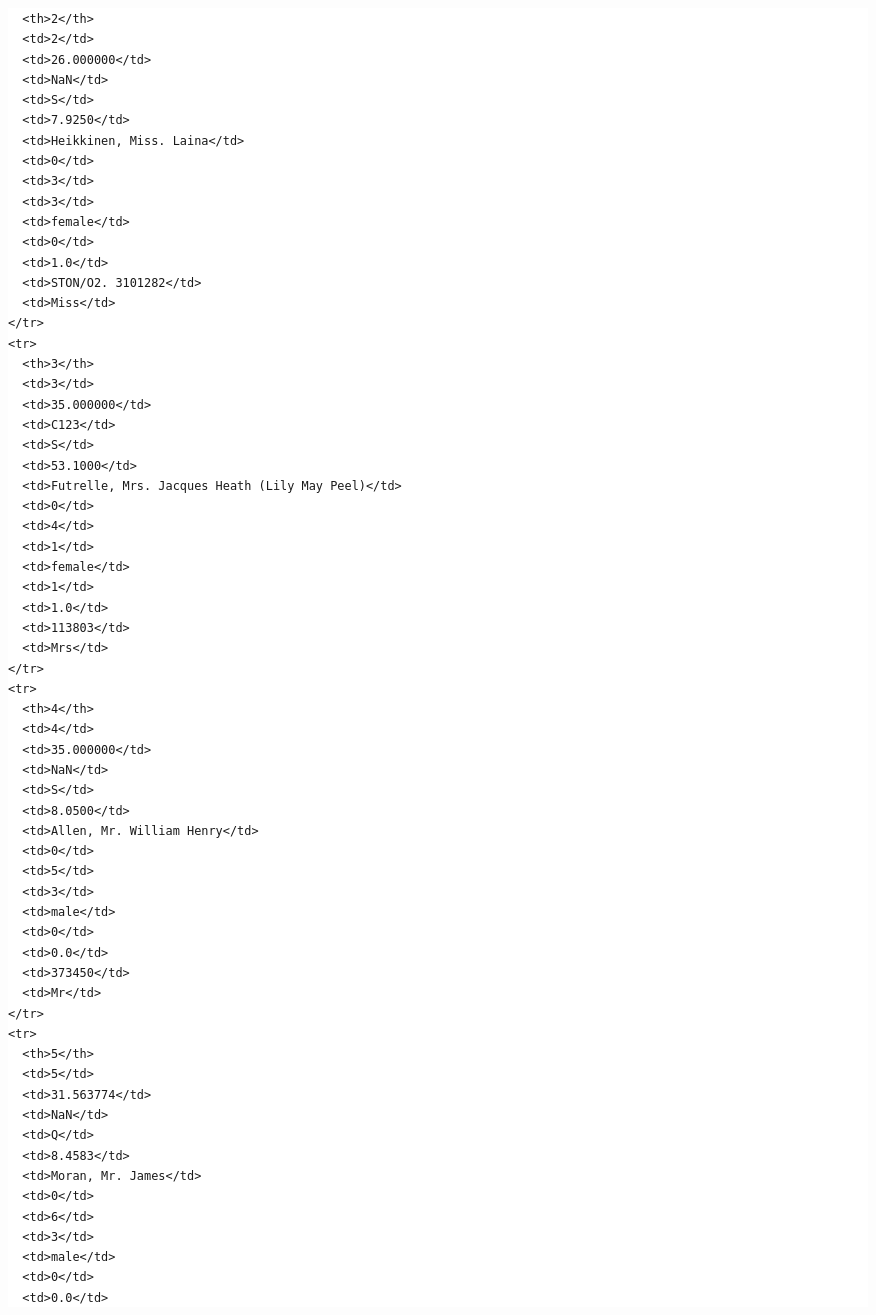       <th>2</th>
      <td>2</td>
      <td>26.000000</td>
      <td>NaN</td>
      <td>S</td>
      <td>7.9250</td>
      <td>Heikkinen, Miss. Laina</td>
      <td>0</td>
      <td>3</td>
      <td>3</td>
      <td>female</td>
      <td>0</td>
      <td>1.0</td>
      <td>STON/O2. 3101282</td>
      <td>Miss</td>
    </tr>
    <tr>
      <th>3</th>
      <td>3</td>
      <td>35.000000</td>
      <td>C123</td>
      <td>S</td>
      <td>53.1000</td>
      <td>Futrelle, Mrs. Jacques Heath (Lily May Peel)</td>
      <td>0</td>
      <td>4</td>
      <td>1</td>
      <td>female</td>
      <td>1</td>
      <td>1.0</td>
      <td>113803</td>
      <td>Mrs</td>
    </tr>
    <tr>
      <th>4</th>
      <td>4</td>
      <td>35.000000</td>
      <td>NaN</td>
      <td>S</td>
      <td>8.0500</td>
      <td>Allen, Mr. William Henry</td>
      <td>0</td>
      <td>5</td>
      <td>3</td>
      <td>male</td>
      <td>0</td>
      <td>0.0</td>
      <td>373450</td>
      <td>Mr</td>
    </tr>
    <tr>
      <th>5</th>
      <td>5</td>
      <td>31.563774</td>
      <td>NaN</td>
      <td>Q</td>
      <td>8.4583</td>
      <td>Moran, Mr. James</td>
      <td>0</td>
      <td>6</td>
      <td>3</td>
      <td>male</td>
      <td>0</td>
      <td>0.0</td>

====

▸ **Exercise brief**
The answer is the full set of records printed exactly, less the pictures.

▸ **Problem solution**
       <th>2</th>
      <td>2</td>
      <td>26.000000</td>
      <td>NaN</td>
      <td>S</td>
      <td>7.9250</td>
      <td>Heikkinen, Miss. Laina</td>
      <td>0</td>
      <td>3</td>
      <td>3</td>
      <td>female</td>
      <td>0</td>
      <td>1.0</td>
      <td>STON/O2. 3101282</td>
      <td>Miss</td>
    </tr>
    <tr>
      <th>3</th>
      <td>3</td>
      <td>35.000000</td>
      <td>C123</td>
      <td>S</td>
      <td>53.1000</td>
      <td>Futrelle, Mrs. Jacques Heath (Lily May Peel)</td>
      <td>0</td>
      <td>4</td>
      <td>1</td>
      <td>female</td>
      <td>1</td>
      <td>1.0</td>
      <td>113803</td>
      <td>Mrs</td>
    </tr>
    <tr>
      <th>4</th>
      <td>4</td>
      <td>35.000000</td>
      <td>NaN</td>
      <td>S</td>
      <td>8.0500</td>
      <td>Allen, Mr. William Henry</td>
      <td>0</td>
      <td>5</td>
      <td>3</td>
      <td>male</td>
      <td>0</td>
      <td>0.0</td>
      <td>373450</td>
      <td>Mr</td>
    </tr>
    <tr>
      <th>5</th>
      <td>5</td>
      <td>31.563774</td>
      <td>NaN</td>
      <td>Q</td>
      <td>8.4583</td>
      <td>Moran, Mr. James</td>
      <td>0</td>
      <td>6</td>
      <td>3</td>
      <td>male</td>
      <td>0</td>
      <td>0.0</td>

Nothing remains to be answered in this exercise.